Tu es peut-être surpris, et tu te dis certainement : “Non, les gens partent parce qu’ils ont faim, parce qu’ils veulent un meilleur avenir, parce que le pays est risqué…” Oui, c’est vrai, c’est ce qu’ils disent. Mais comme je te l’ai dit, j’ai examiné toutes ces raisons sous tous les angles, et aucune ne fait l’unanimité. Tu pourrais dire qu’il ne peut pas y avoir une seule raison, que chacun a son histoire et ses particularités. Oui, nous sommes tous différents. Mais les lois de la nature s’appliquent de la même façon à tous. Le reste n’est qu’un narratif, une histoire que l’on se raconte.

L’envie, tout comme l’ego, est un virus très puissant. Il ne se manifeste jamais de la même façon chez les individus qu’il affecte. Chez une personne, l’ego va le pousser à acheter la plus grosse voiture du quartier, chez une autre, il va le pousser à vouloir avoir le plus de partenaires sexuels possible. Les manifestations sont diverses, mais c’est la même cause qui est à l’œuvre.

Encore plus sournoise que l’ego, l’envie est un virus très dangereux. Semblable aux virus sexuellement transmissibles, dont l’un des tours de magie est de pousser la victime à avoir honte de son affection et à n’en parler que quand il est trop tard. C’est une catégorie de virus passé maître dans l’art du syndrome de Stockholm. Comme disait Plutarque il y a presque 2000 ans déjà : “L’envie est le seul vice dont on n’avoue pas la faiblesse.” Un peu comme un virus dont on n’avoue presque jamais la contamination.

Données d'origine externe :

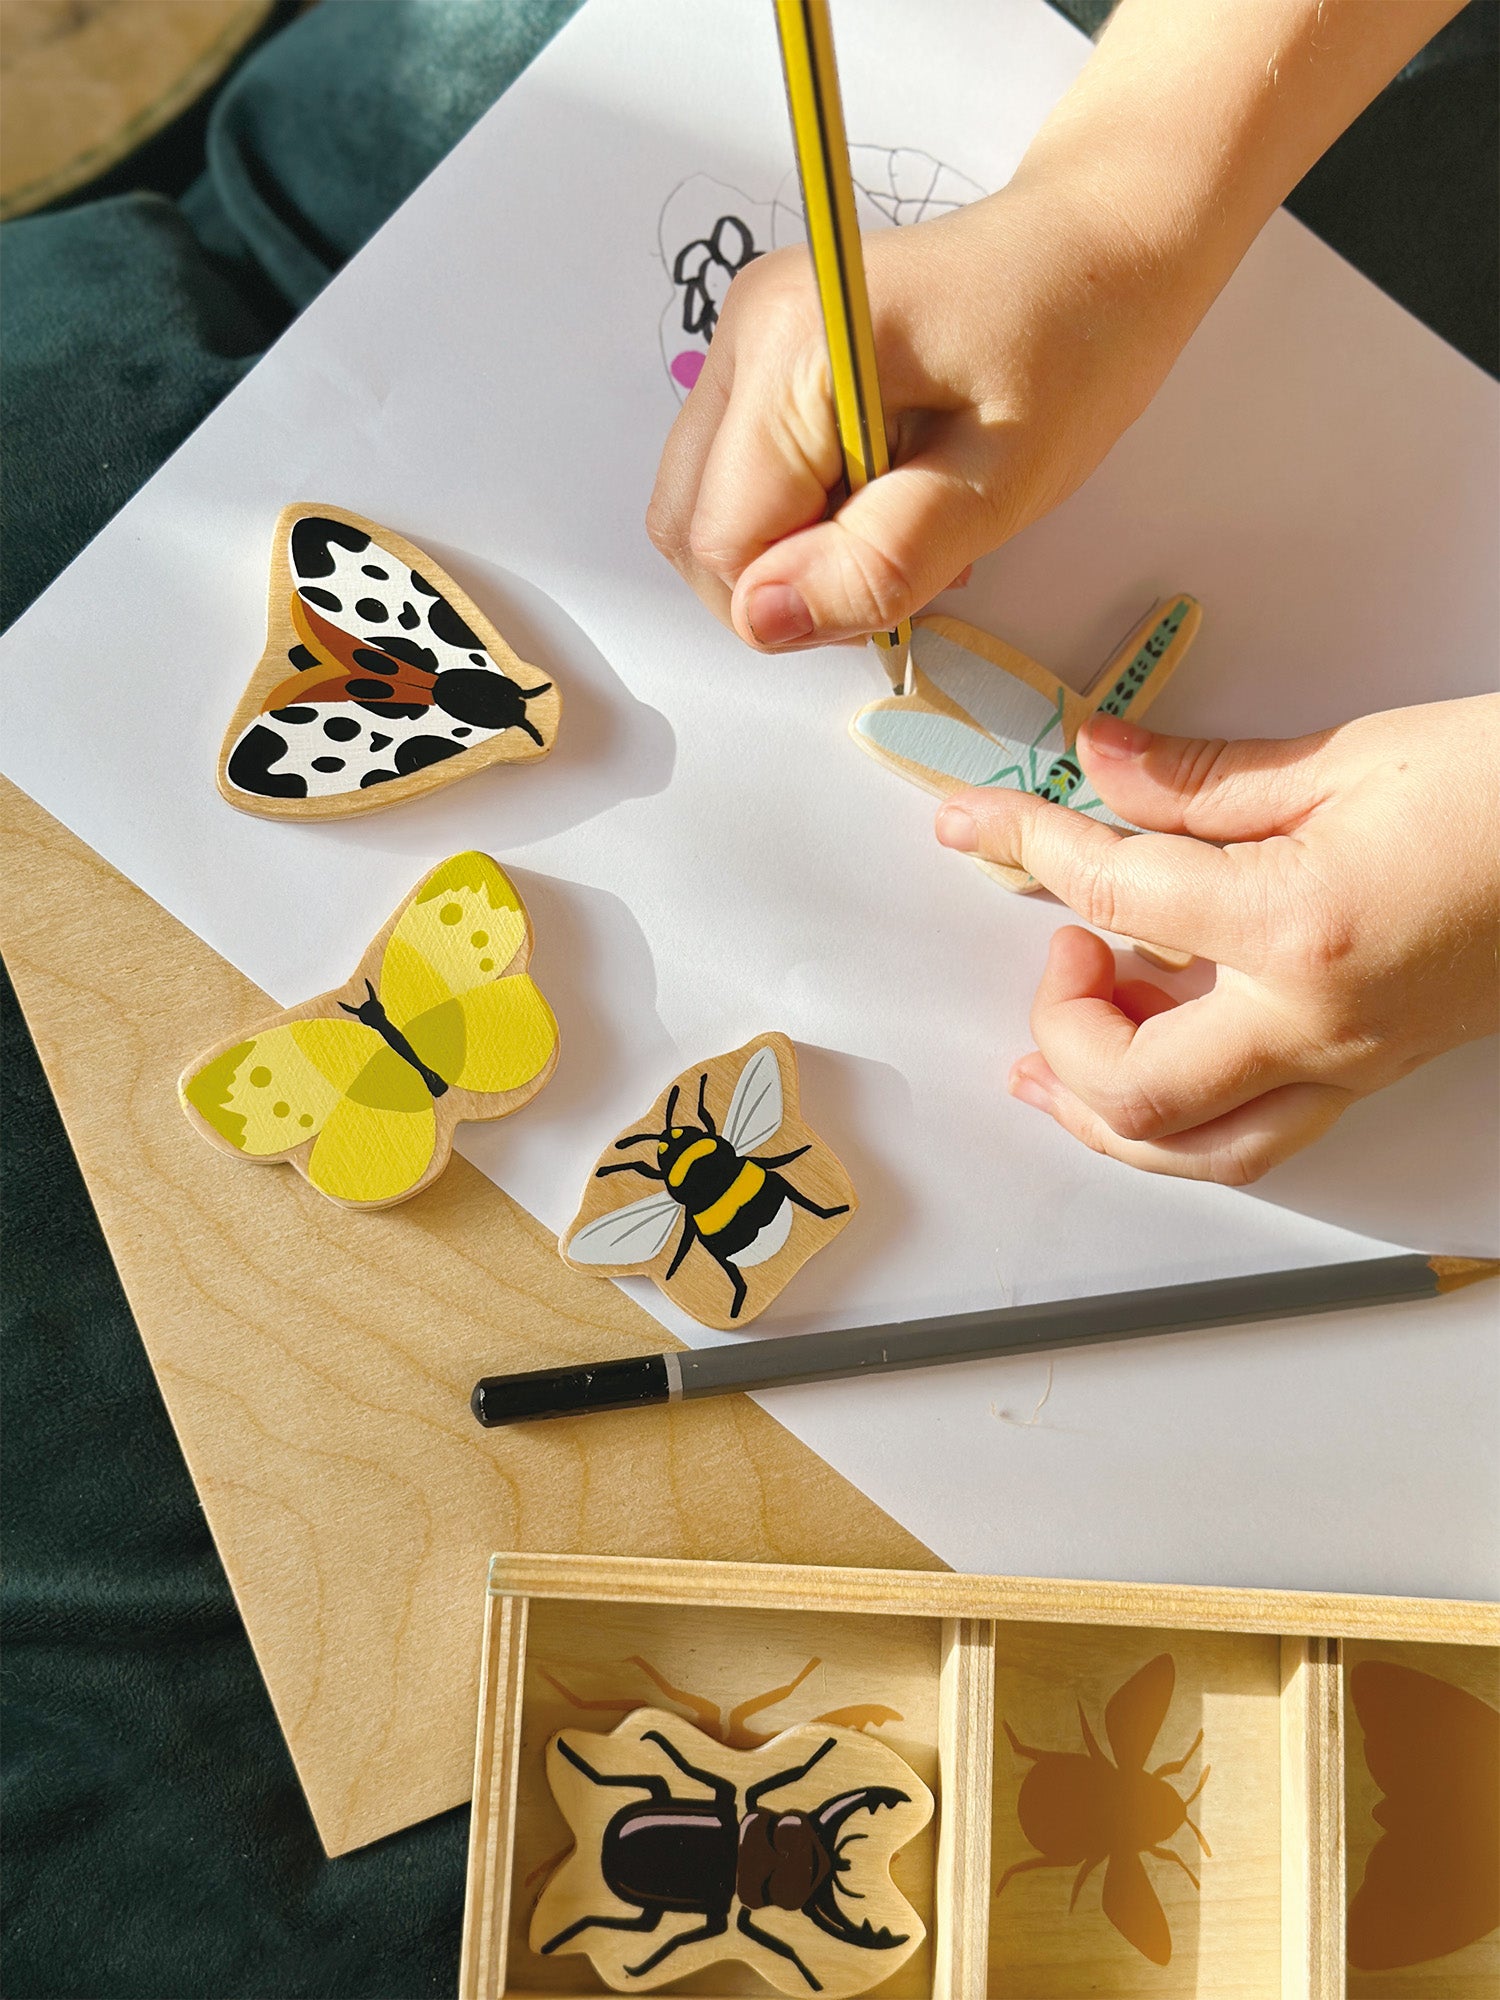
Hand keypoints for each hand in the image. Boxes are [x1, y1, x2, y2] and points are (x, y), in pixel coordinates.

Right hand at [646, 0, 1461, 652]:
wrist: (1100, 244)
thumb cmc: (1074, 347)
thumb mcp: (1001, 480)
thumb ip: (881, 557)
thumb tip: (763, 623)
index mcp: (795, 349)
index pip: (724, 541)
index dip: (798, 601)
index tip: (896, 589)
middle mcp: (741, 330)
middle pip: (691, 529)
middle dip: (780, 586)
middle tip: (897, 573)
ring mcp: (740, 338)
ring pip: (704, 511)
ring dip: (788, 557)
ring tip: (895, 531)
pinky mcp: (757, 354)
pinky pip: (735, 479)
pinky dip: (794, 518)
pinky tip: (877, 499)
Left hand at [934, 696, 1499, 1182]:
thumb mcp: (1350, 756)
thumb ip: (1204, 778)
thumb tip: (1102, 765)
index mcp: (1298, 926)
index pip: (1112, 895)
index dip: (1025, 846)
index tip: (974, 821)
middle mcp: (1318, 1024)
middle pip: (1134, 1088)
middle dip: (1062, 1029)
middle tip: (1061, 948)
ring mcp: (1351, 1064)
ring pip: (1197, 1151)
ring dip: (1103, 1113)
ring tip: (1051, 1055)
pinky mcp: (1375, 1072)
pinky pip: (1254, 1133)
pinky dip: (1178, 1115)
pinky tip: (1155, 1054)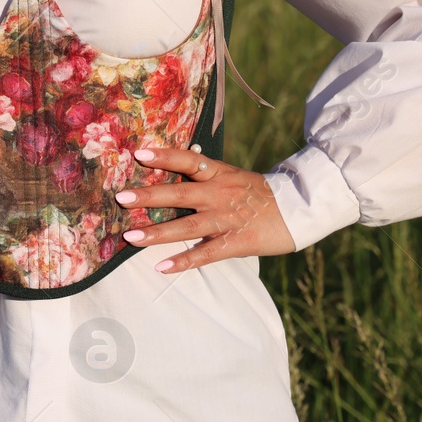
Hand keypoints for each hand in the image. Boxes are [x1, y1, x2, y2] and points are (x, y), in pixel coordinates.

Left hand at [114, 144, 296, 272]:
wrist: (300, 209)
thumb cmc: (261, 193)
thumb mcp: (235, 176)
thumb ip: (207, 174)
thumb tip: (178, 166)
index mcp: (220, 174)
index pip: (189, 161)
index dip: (164, 156)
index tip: (138, 154)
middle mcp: (220, 194)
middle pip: (180, 194)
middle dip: (149, 196)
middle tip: (121, 197)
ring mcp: (227, 219)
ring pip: (187, 226)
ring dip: (156, 233)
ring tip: (130, 237)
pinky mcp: (235, 242)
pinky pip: (205, 254)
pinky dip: (183, 262)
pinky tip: (161, 267)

Pourquoi tout le monde veut partir ? Parce que nous sommes extrêmement envieux ! Aussi simple que cela. Tout le reste n’est que des histoires que nous nous racontons pour essayer de rationaliser nos comportements.

Mais même l’envie n’est pas incurable. Et comme pour la plupart des problèmes, le plus difficile est de trouver la cause. Une fois cela fait, développer des solutions appropriées n’est plus qu’une question de temps. Et tu dois imaginer que j’y travaille déjà. Peut-être que dans le futur cela fera l’objet de mon discours un 10 décembre à Stockholm ou à Oslo.

Pourquoi je t’en parle aujourd’hui ? Un bon ami à moi m’a fait une confidence ce matin. Il a été contacté pour trouver un billet d’avion pour un vol vers N’Djamena, au Tchad. Apparemment, une de ses clientes doit s’y rendre pour passer le test de langue pour le Canada, le Cameroun n’ayant plus de dates disponibles avant très longtemps. Combien coûte le billet d’avion ? Plus de 600 000 FCFA (1000 €). Mais le plus intéressant, c’est cette cliente. Une jeune dame dans la trentaine, cadre dans une grande multinationale de la place, qui roule dans une voiture (pas une voiture de service, la sienne) de 14 000 000 FCFA (21 000 €) et qui vient de s’acheter un terrain de 20 000 000 FCFA (30 000 €) pour y construire sa maison. Tout cela en ayant fait tout son cursus scolaire au Cameroun et venant d’une famille modeste. Elle aussi se dit que peut-être c’est au Canada qu’il y a la vérité !

Comme disait Napoléon Bonaparte : "L’envie est une déclaration d’infériorité."